§ Provided data
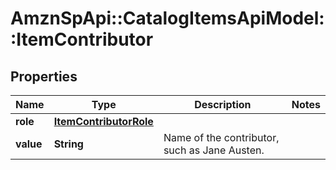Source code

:# AmznSpApi::CatalogItemsApiModel::ItemContributor

## Properties
Name | Type | Description | Notes
------------ | ------------- | ------------- | -------------
**role** | [**ItemContributorRole**](ItemContributorRole.md) |  | 
**value** | **String** | Name of the contributor, such as Jane Austen. | 

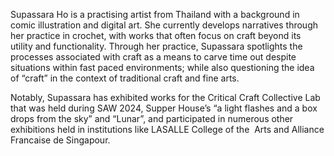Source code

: Supassara Ho is a practising artist from Thailand with a background in comic illustration and digital art. She currently develops narratives through her practice in crochet, with works that often focus on craft beyond its utility and functionality. Through her practice, Supassara spotlights the processes associated with craft as a means to carve time out despite situations within fast paced environments; while also questioning the idea of “craft” in the context of traditional craft and fine arts.

Notably, Supassara has exhibited works for the Critical Craft Collective Lab that was held during SAW 2024, Supper House’s “a light flashes and a box drops from the sky” and “Lunar”, and participated in numerous other exhibitions held in institutions like LASALLE College of the  Arts and Alliance Francaise de Singapour.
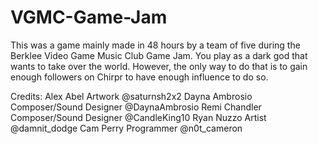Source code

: # VGMC-Game-Jam

This was a game mainly made in 48 hours by a team of five during the Berklee Video Game Music Club Game Jam. You play as a dark god that wants to take over the world. However, the only way to do that is to gain enough followers on Chirpr to have enough influence to do so.



Credits:
Alex Abel       Artwork                 @saturnsh2x2
Dayna Ambrosio	Composer/Sound Designer	@DaynaAmbrosio
Remi Chandler	  Composer/Sound Designer	@CandleKing10
Ryan Nuzzo	    Artist	                @damnit_dodge
Cam Perry       Programmer              @n0t_cameron
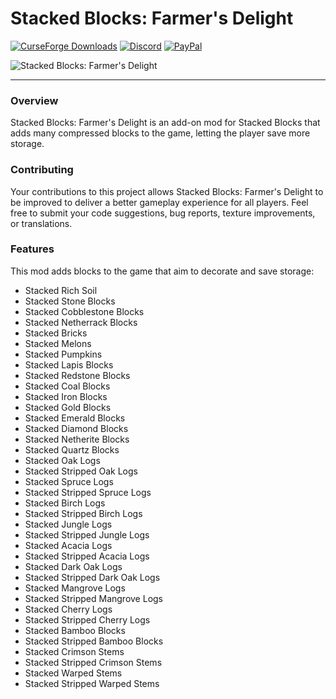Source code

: # Stacked Blocks: Farmer's Delight

[![CurseForge Downloads](https://img.shields.io/curseforge/dt/1144737?style=flat&logo=curseforge&logoColor=%23F16436&label=CurseForge&labelColor=%232D2C2C&color=%23F16436)](https://www.curseforge.com/minecraft/mc-mods/stacked-blocks)
[![Discord](https://img.shields.io/discord/1194733791818821663?style=flat&logo=discord&logoColor=%23FFFFFF&label=Discord&labelColor=2D2C2C&color=%234e992e)](https://discord.gg/e2BQx4bbsU)
[![PayPal](https://img.shields.io/badge/Donate%20on%20PayPal-0079C1?style=flat&logo=paypal)](https://paypal.me/kevgelhorn)

![Stacked Blocks: Farmer's Delight](https://cdn.modrinth.com/data/UYrNpKJN/images/28fbdff482a08cd94d0873f5bc26922efe5e5e11.png)

***

### Overview

Stacked Blocks: Farmer's Delight is an add-on mod for Stacked Blocks that adds many compressed blocks to the game, letting the player save more storage.

### Contributing

Your contributions to this project allows Stacked Blocks: Farmer's Delight to be improved to deliver a better gameplay experience for all players. Feel free to submit your code suggestions, bug reports, texture improvements, or translations.

### Features

This mod adds blocks to the game that aim to decorate and save storage:

- Stacked Rich Soil
- Stacked Stone Blocks
- Stacked Cobblestone Blocks
- Stacked Netherrack Blocks
- Stacked Bricks
- Stacked Melons
- Stacked Pumpkins
- Stacked Lapis Blocks
- Stacked Redstone Blocks
- Stacked Coal Blocks
- Stacked Iron Blocks
- Stacked Gold Blocks
- Stacked Emerald Blocks
- Stacked Diamond Blocks
- Stacked Netherite Blocks
- Stacked Quartz Blocks
- Stacked Oak Logs
- Stacked Stripped Oak Logs
- Stacked Spruce Logs
- Stacked Stripped Spruce Logs
- Stacked Birch Logs
- Stacked Stripped Birch Logs
- Stacked Jungle Logs
- Stacked Stripped Jungle Logs
- Stacked Acacia Logs
- Stacked Stripped Acacia Logs
- Stacked Dark Oak Logs
- Stacked Stripped Dark Oak Logs
- Stacked Mangrove Logs
- Stacked Stripped Mangrove Logs
- Stacked Cherry Logs
- Stacked Stripped Cherry Logs
- Stacked Bamboo Blocks
- Stacked Stripped Bamboo Blocks
- Stacked Crimson Stems
- Stacked Stripped Crimson Stems
- Stacked Warped Stems
- Stacked Stripped Warped Stems
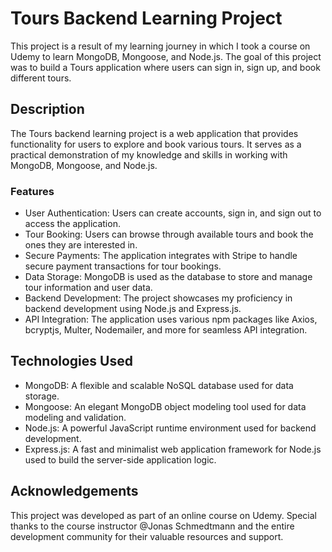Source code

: # Tours Backend Learning Project

This project is a result of my learning journey in which I took a course on Udemy to learn MongoDB, Mongoose, and Node.js. The goal of this project was to build a Tours application where users can sign in, sign up, and book different tours.

## Description

The Tours backend learning project is a web application that provides functionality for users to explore and book various tours. It serves as a practical demonstration of my knowledge and skills in working with MongoDB, Mongoose, and Node.js.

### Features

- User Authentication: Users can create accounts, sign in, and sign out to access the application.
- Tour Booking: Users can browse through available tours and book the ones they are interested in.
- Secure Payments: The application integrates with Stripe to handle secure payment transactions for tour bookings.
- Data Storage: MongoDB is used as the database to store and manage tour information and user data.
- Backend Development: The project showcases my proficiency in backend development using Node.js and Express.js.
- API Integration: The application uses various npm packages like Axios, bcryptjs, Multer, Nodemailer, and more for seamless API integration.

## Technologies Used

- MongoDB: A flexible and scalable NoSQL database used for data storage.
- Mongoose: An elegant MongoDB object modeling tool used for data modeling and validation.
- Node.js: A powerful JavaScript runtime environment used for backend development.
- Express.js: A fast and minimalist web application framework for Node.js used to build the server-side application logic.


## Acknowledgements

This project was developed as part of an online course on Udemy. Special thanks to the course instructor @Jonas Schmedtmann and the entire development community for their valuable resources and support.

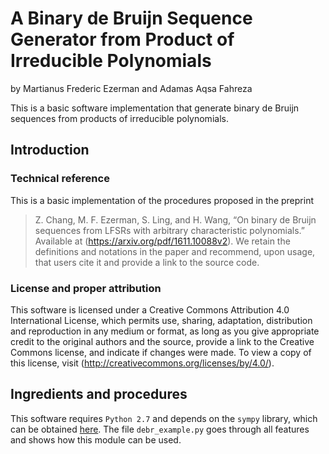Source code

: # A Binary de Bruijn Sequence Generator from Product of Irreducible Polynomials
by Martianus Frederic Ezerman and Adamas Aqsa Fahreza

This is a basic software implementation that generate binary de Bruijn sequences from products of irreducible polynomials.

## Introduction

### Technical reference
This is a basic implementation of the procedures proposed in the preprint
> Z. Chang, M. F. Ezerman, S. Ling, and H. Wang, “On binary de Bruijn sequences from LFSRs with arbitrary characteristic polynomials.” Available at (https://arxiv.org/pdf/1611.10088v2).
We retain the definitions and notations in the paper and recommend, upon usage, that users cite it and provide a link to the
source code.

### License and proper attribution
This software is licensed under a Creative Commons Attribution 4.0 International License, which permits use, sharing, adaptation, distribution and reproduction in any medium or format, as long as you give appropriate credit to the original authors and the source, provide a link to the Creative Commons license, and indicate if changes were made. To view a copy of this license, visit (http://creativecommons.org/licenses/by/4.0/).

## Ingredients and procedures
This software requires `Python 2.7` and depends on the `sympy` library, which can be obtained [here](http://www.sympy.org/en/download.html).
The file `debr_example.py` goes through all features and shows how this module can be used.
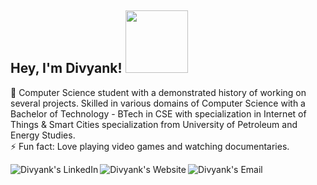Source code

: <h2> Hey, I'm Divyank! <img src="https://i.pinimg.com/originals/61/fd/36/61fd36ed2b95912eb2d4b9e21f5e3535.gif" width="100"></h2>


🔭 Computer Science student with a demonstrated history of working on several projects. Skilled in various domains of Computer Science with a Bachelor of Technology - BTech in CSE with specialization in Internet of Things & Smart Cities specialization from University of Petroleum and Energy Studies. <br>
⚡ Fun fact: Love playing video games and watching documentaries.

<a href="https://www.linkedin.com/in/divyank-kargeti-5b7241172/">
  <img align="left" alt="Divyank's LinkedIn" src="https://img.icons8.com/dusk/2x/50/linkedin.png"/>
</a>

<a href="http://divyankportfolio.000webhostapp.com/">
  <img align="left" alt="Divyank's Website" src="https://img.icons8.com/dusk/2x/50/domain.png"/>
</a>

<a href="mailto:divyankkargeti99@gmail.com">
  <img align="left" alt="Divyank's Email" src="https://img.icons8.com/dusk/2x/50/github.png"/>
</a>
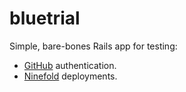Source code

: bluetrial
===

Simple, bare-bones Rails app for testing:

* [GitHub](https://developer.github.com/v3/#authentication) authentication.
* [Ninefold](http://ninefold.com) deployments.


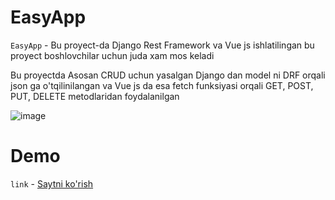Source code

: # EasyApp
`EasyApp` - Bu proyect-da Django Rest Framework va Vue js ishlatilingan bu proyect boshlovchilar uchun juda xam mos keladi

Bu proyectda Asosan CRUD uchun yasalgan Django dan model ni DRF orqali json ga o'tqilinilangan va Vue js da esa fetch funksiyasi orqali GET, POST, PUT, DELETE metodlaridan foydalanilgan

![image](https://user-images.githubusercontent.com/79411900/152689980-7a6178e6-e666-47c9-83b5-9fc86c403c43.png)

# Demo
`link` - [Saytni ko'rish](https://easyapp-vue.netlify.app/)
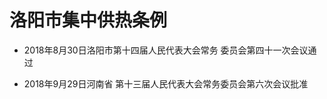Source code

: # 洛阳市集中供热条例

- 2018年8月30日洛阳市第十四届人民代表大会常务
  委员会第四十一次会议通过

- 2018年9月29日河南省
  第十三届人民代表大会常务委员会第六次会议批准

<!-- INFO END -->
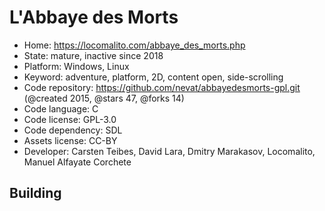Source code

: # L'Abbaye des Morts

- Home: https://locomalito.com/abbaye_des_morts.php
- State: mature, inactive since 2018
- Platform: Windows, Linux
- Keyword: adventure, platform, 2D, content open, side-scrolling
- Code repository: https://github.com/nevat/abbayedesmorts-gpl.git (@created 2015, @stars 47, @forks 14)
- Code language: C
- Code license: GPL-3.0
- Code dependency: SDL
- Assets license: CC-BY
- Developer: Carsten Teibes, David Lara, Dmitry Marakasov, Locomalito, Manuel Alfayate Corchete

## Building
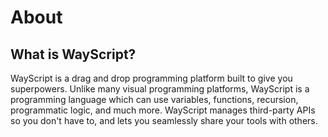 # About

## What is WayScript?

WayScript is a drag and drop programming platform built to give you superpowers. Unlike many visual programming platforms, WayScript is a programming language which can use variables, functions, recursion, programmatic logic, and much more. WayScript manages third-party APIs so you don't have to, and lets you seamlessly share your tools with others.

§ Task description
Identify every line in the records that contains the word "Warped", and copy each of those lines.

§ Problem solution
- Stacked Warped Stems
- Stacked Stripped Warped Stems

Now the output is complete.